• **Görev 1**:
Kayıtların başından "06 27 07 57 11" geçen satıra kadar olan satırları, iki uç da dahil, aynen yeniden yazın. Resimleri yanıta katmayın.

• **Belge alıntısı**:
++++++++
Ders Kitapları Çıkmazı

107

Okullar “Yüz Yüze Eğitim” e açıldı. Veliler, öğrenciler, öğretmenler ve
yöneticiler mutlu. Seven ve özleyenlerin kavuşması gibi her kes mutlu.

Umarız Millî Eğitim Bakanı Sayın
Mahmut Özer’in; “tüm kademelerde,
haftada beş gün yüz yüze tam zamanlı olarak eğitim
” temennisi ve tüm eğitim
bileşenlerinin de bu arzusu sekteye uğramaz.

“Kritik bir ortamda açılan
okullarımızda, öncelikle hizmetli ve yardımcı personel eksiğinin ivedilikle
giderilmesi gerekmektedir.”

 Okulların açılması ile okul bahçelerinde stant
kurularak sağlık gruplarının, “aşı
olmayan ya da eksik doz aşı yaptıranların aşılarını tamamlamaları için

ikna çalışmaları yapması güzel ve olumlu bir düşüncedir. Fakat hala gerekli
aşılarını yaptırmayan ve yaptırmakta inat eden, öğrencilerle bir araya gelmesi
zorunlu olan; “öğretmen ve okul
çalışanları
” büyük risk içermektedir.

İlgili personelden aşı olmayanların
ise, “haftada iki kez PCR testi yaptırması” nda, daha ilk haftada sorunlar
yaşanmıştır. Kimi randevu, kimi de test sonucunu zamanında alamamıştır.
Bakanlığımızın bu tür sıkıntıları daha pratik çözebilme yöntemleri geliştirmesi
elzemdir.

Daha da kötüsü bu testi
yaptıranlarda pozitif vakaların görülmesidir. Testi pozitif çıkan öğretmenlerin
derse sokulmaması durumunda, ilgili derslik öğrencilerine kimler ders
verecektir? Öğretmen vakaları arttıkça boş geçen dersler de çoğalacaktır. Bu
duruma nasıl bir çözüm düşünülmüştür?

ABD başta olmak üzere birçok ülkede,
aşı olmayanlara getirilen sert önlemlerin çoğaldığını haberlerde izlemekteyiz. Hayatın
normalleştirilmesi için eğitimin normalleştirilmesi şarttır. O yüzden tüm
sağlık önlemlerinin eksiksiz ve  ivedi
alınarak okulların açık tutulması çok önemlidir.
++++++++
Bir veri koleksiyonundan kayıtlar:
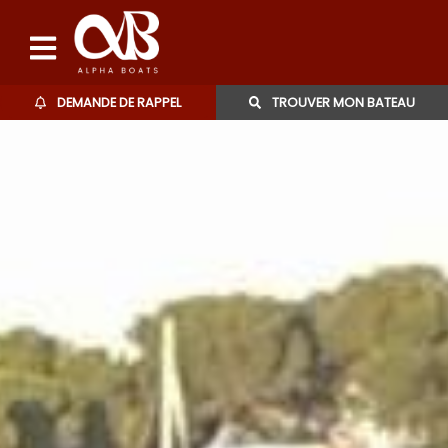
DEMANDE DE RAPPEL
TROUVER MON BATEAU
Bateaux d'occasions
L'agence
Contact
06 27 07 57 11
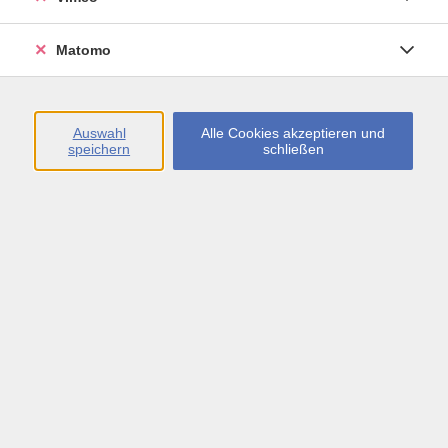
Öffnungszeiten
Matomo
Montag bis Freitag
09:00 - 13:00 sowie
Auswahl
Alle Cookies akzeptieren und
speichern
schließen
Montag bis Donnerstag
14:00 - 17:00 Uhr
In den Schulferien
Montag bis Freitag
09:00 - 13:00 Uhr
Inhalte
vhs.Newsletter
vhs.Programmzeitschrift online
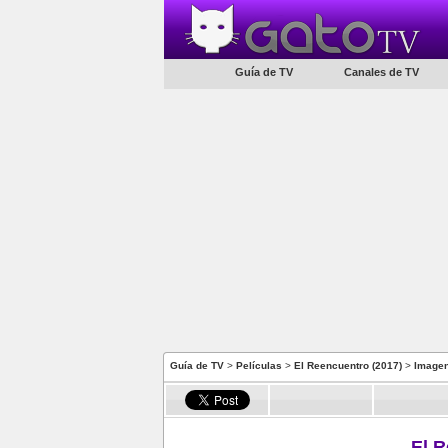
Guía de TV
Canales de TV
Guía de TV
>
Películas
>
El Reencuentro (2017)
>
Image
El R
++++++++
• **Görev 2**:
Okulların yüz yüze eğitime açılması ve okullardaki sağlık önlemleri üzerine yazıyı kaldığı yerden sürdürün.

• **Görev yanıtı 1**:
DEMANDE DE RAPPEL
TROUVER MON BATEAU
Bateaux d'occasions
L'agence
Contact
06 27 07 57 11

• **Görev yanıtı 2**:
Bu ortamda, öğretmenlerimize,  servis şoförlerine, servislerde görevli
yardımcı personele, okullardaki idari personele, kantin ve yemekhane
çalışanlarına ve eğitim-öğretim ortamına dâhil olan tüm çalışanlara “aşı olma zorunluluğu” getirilmelidir.
Bu tedbir kamu yararı ve biricik öğrencilerimizin sağlığı açısından elzemdir.

Umarız gelişmeler üzücü olmaz. Tüm
öğrencilerimize, değerli eğitimcilerimize ve ailelere sorunsuz verimli geçecek
bir ders yılı diliyorum.

 

Diğer bir sorun da öğrenci ders
kitaplarıdır. İki binli yıllarda, okullar açıldığında ders kitabı temini,
içinden çıkılmaz bir karmaşa içindeydi. Öğrenciler birkaç aya kadar kitaplarını
tamamlayamazdı. Mağdur ve bitkin düşerlerdi.

Üstelik her sınıfta farklı kaynaktan
ders kitaplarının bulunması eğitim-öğretimdeki birlikteliği de
zorlaştırmaktaydı. Devletin, ders kitaplarını ücretsiz olarak basıp, zamanında
öğrencilere ulaştırması isabetli ve güzel bir uygulama olmuştur. Okul yönetimlerini
ve velileri büyük bir sıkıntıdan kurtarmıştır.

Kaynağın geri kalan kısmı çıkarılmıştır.